Iterations and findings

The most challenging part of development was quality assurance and testing. My product manager gave invaluable feedback throughout, which shaped many iterations of the extraction pipeline.

Designing the JSON schema upfront proved to be one of the highest-leverage decisions.

Rule 5. Data dominates. If you’ve chosen the right data structures and organized things well, the algorithms will almost always be self-evident. Data structures, not algorithms, are central to programming. (Brooks, 1995, p. 102).

Prompt engineering was the other major challenge, particularly avoiding overfitting. For instance, when generating itinerary titles, providing example outputs caused the model to anchor too closely to those examples rather than generalizing across varied inputs.

The result has significantly reduced our content team’s workload.

Limitations and future improvements

While the new pipeline vastly improved reliability, a few engineering challenges remain for future iterations:

Sequential Latency: Chaining four distinct extractor models sequentially introduces cumulative latency.

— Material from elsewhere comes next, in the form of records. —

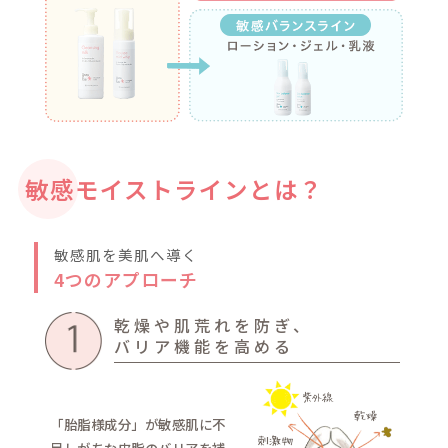
8種のバリア胎脂成分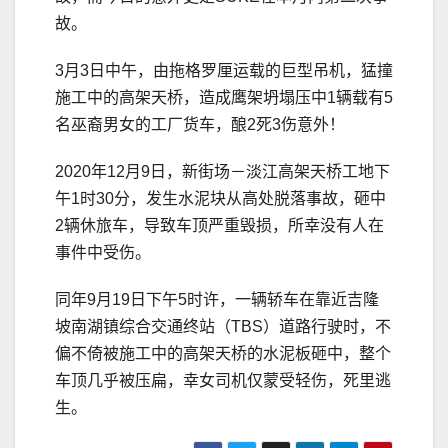
故。
3月3日中午，由拖格罗厘运载的巨型吊机，猛撞
施工中的高架天桥，造成鹰架坍塌压中1辆载有5
名巫裔男女的工厂货车，酿2死3伤意外！
2020年12月9日，新街场－淡江高架天桥工地下
午1时30分，发生水泥块从高处脱落事故，砸中
2辆休旅车，导致车顶严重毁损，所幸没有人在
事件中受伤。
同年9月19日下午5时许，一辆轿车在靠近吉隆
坡南湖镇综合交通终站（TBS）道路行驶时，不
偏不倚被施工中的高架天桥的水泥板砸中，整个
车顶几乎被压扁，幸女司机仅蒙受轻伤，死里逃
生。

While acceptable for background processing via async workers, we are exploring parallelizing the execution of independent stages (like Airports and Pricing) to optimize throughput.
Schema Evolution Overhead: Enforcing strict JSON schemas means that when operators introduce new, unexpected document formats, the schema must be updated and backward-compatibly migrated within the Rails codebase.
Edge-Case Hallucinations: Extremely long documents or poorly scanned PDFs occasionally push token limits or result in truncated data, requiring an administrative dashboard UI for manual override and human-in-the-loop validation.

References

Brooks, F. P., Jr. (1995). The mythical man-month: Essays on software engineering (Anniversary ed.). Addison-Wesley.